Thiopentone sodium is a highly useful pharmacological agent that provides a neuroprotection against cerebral ischaemia. Since not all patients can receive thiopentone sodium before cerebral ischaemia occurs, we investigated the influence of timing of thiopentone sodium administration on the neurotoxicity induced by nitric oxide (NO) using Shibuta's established model of primary brain cultures.

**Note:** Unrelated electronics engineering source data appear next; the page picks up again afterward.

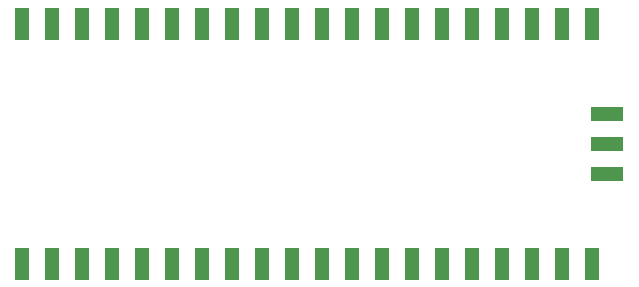
<source format=gtp>
G04 #@! TF.GenerationSoftware,KiCad,Pcbnew,(7.0.0)*
G04 #@! TF.CreationDate,2023-02-19T17:41:55+09:00*
G04 #@! TF.ProjectId,RPiPico_SimpleBoard,52506950-6963-46f5-9f53-696d706c6542,rev?*
G04 #@! TF.SameCoordinates,PX1496ff0PY1496ff0*
G04 #@! TF.FileFunction,Paste,Top*
G04 #@! TF.FilePolarity,Positive*
%FSLAX46Y46*%
G04 Gerber Fmt 4.6, Leading zero omitted, Abs format (unit mm)*
G04 Created by KiCad (PCBNEW (7.0.0)) date 2023-02-19 17:41:55*
%MOMM*%
%LPD*%
G01*
G04 APERTURE LIST*
%ADD10R,1.200000X2.800000*%
%ADD11R,2.800000X1.200000*%
G04 APERTURE END LIST*
D10*
G04 #@! TO.C,U1*
X-24129999Y-10159999D03*
X-21589999Y-10159999D03*
X-19049999Y-10159999D03*
X-16509999Y-10159999D03*
X-13969999Y-10159999D03*
X-11429999Y-10159999D03*
X-8889999Y-10159999D03*
X-6349999Y-10159999D03*
X-3809999Y-10159999D03*
X-1269999Y-10159999D03*
X1269999Y-10159999D03*
X3809999Y-10159999D03*
X6349999Y-10159999D03*
X8889999Y-10159999D03*
X11429999Y-10159999D03*
X13969999Y-10159999D03*
X16509999Y-10159999D03*
X19049999Y-10159999D03*
X21589999Y-10159999D03*
X24129999Y-10159999D03*
X24129999Y10159999D03*
X21589999Y10159999D03*
X19049999Y10159999D03*
X16509999Y10159999D03*
X13969999Y10159999D03*
X11429999Y10159999D03*
X8889999Y10159999D03*
X6349999Y10159999D03*
X3809999Y10159999D03*
X1269999Y10159999D03*
X-1269999Y10159999D03*
X-3809999Y10159999D03*
X-6349999Y10159999D03*
X-8889999Y10159999D03*
X-11429999Y10159999D03*
X-13969999Y10159999D03*
X-16509999Y10159999D03*
X-19049999Y10159999D03*
X-21589999Y10159999D03*
X-24129999Y10159999D03*
D11*
X25399999Y-2539999D03*
X25399999Y0D03*
X25399999Y2539999D03*
G04 #@! TD*
M02*

</source>
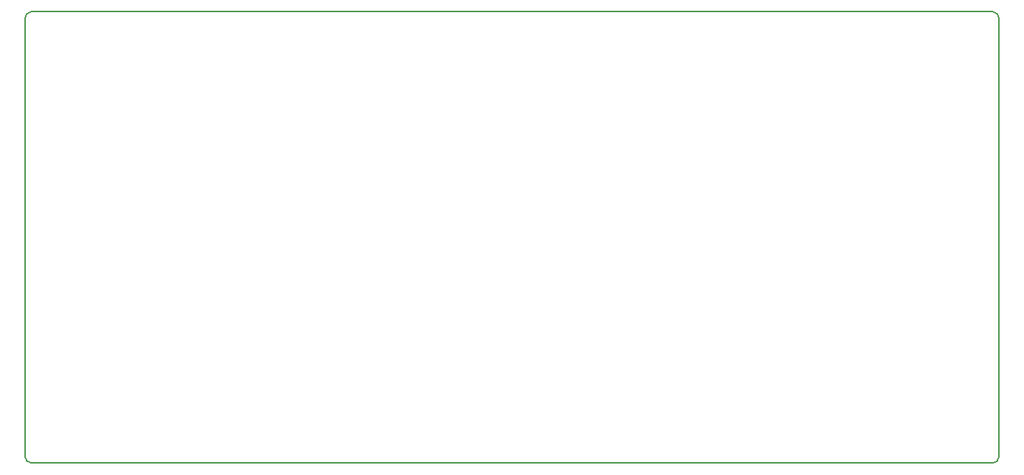
<source format=gbr>
%TF.GenerationSoftware,KiCad,Pcbnew,7.0.9*%
%TF.CreationDate,2023-11-24T14:08:55+01:00*%
%TF.ProjectId,sd-card-shield,73642d63-6172-4642-9d73-6869656c642e,rev?*%
%TF.SameCoordinates,Original*%
%TF.FileFunction,Profile,NP*%
%FSLAX46Y46*%
G04 Gerber Fmt 4.6, Leading zero omitted, Abs format (unit mm)*
G04 Created by KiCad (PCBNEW 7.0.9) date 2023-11-24 14:08:55*
%MOMM*%
%LPD*%
G01*
G04 APERTURE LIST*
%TA.AperFunction,Profile*%
%ADD10C,0.150000*%
%TD*%
G04 APERTURE END LIST*
D10*
X100000000Y-99238000D02*
X100000000Y-47422000D01*
X214238000Y-100000000D02*
G75*
G03*
X215000000Y-99238000I0J762000D01*
G01*
X215000000Y-99238000D02*
X215000000Y-47422000D01*
X214238000Y-100000000D02*
X100762000Y-100000000D01*
X100762000Y-46660000D02*
X214238000Y-46660000D01*
X100000000Y-99238000D02*
G75*
G03*
X100762000Y-100000000I762000J0D01*
G01*
X215000000Y-47422000D02*
G75*
G03*
X214238000Y-46660000I-762000J0D01*
G01*
X100762000Y-46660000D02*
G75*
G03*
X100000000Y-47422000I0J-762000D01*
G01*
M02*

</source>
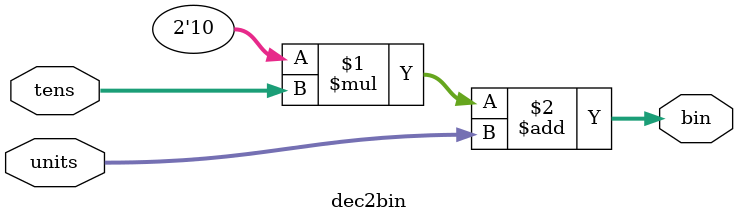
<source format=v>
module dec2bin(input [3:0] tens, units, output [5:0] bin);
	assign bin = 2'd10 * tens + units;
endmodule
</source>
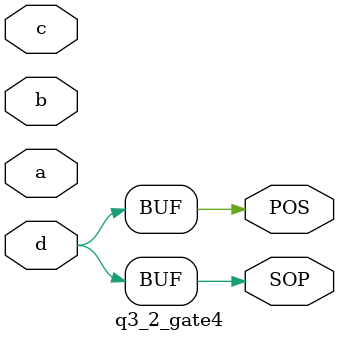
<source format=v>


module q3_2_gate1(input a, input b, input c, input d, output SOP, output POS);
assign SOP = a | (b&d) | (b&c);
assign POS = (a | b) &(a|c| d);
endmodule



module q3_2_gate2(input a, input b, input c, input d, output SOP, output POS);
assign SOP = a| (b&(~d)) | (b&c);
assign POS  = (a | b) &(a | c| ~d);
endmodule




module q3_2_gate3(input a, input b, input c, input d, output SOP, output POS);
assign SOP =  a | (~b&c);
assign POS = (~b) &(a | c);
endmodule



module q3_2_gate4(input a, input b, input c, input d, output SOP, output POS);
assign SOP =d;
assign POS = (d);
endmodule

</source>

Cortical neurones prepared from 16-day gestational rat foetuses were used after 13-14 days in culture. The cells were exposed to an NO-donor, NOC-5 at 30 microM. Thiopentone sodium administered at 30 and 10 min before or 5, 10 and 15 min after exposure to NOC-5, but not thereafter, significantly attenuated NO-induced neurotoxicity compared with controls. The survival rate of the neurones in which thiopentone sodium was administered at 15 min after exposure to NOC-5 was 55.7+/-2.4%, compared to a 10.0+/-1.6% survival rate in neurones when thiopentone sodium was administered at 30 min after exposure to NOC-5. These findings demonstrate that thiopentone sodium, which protects cerebral cortical neurones against NO-mediated cytotoxicity, should be given as soon as possible in case ischaemic or hypoxic neuronal damage is predicted.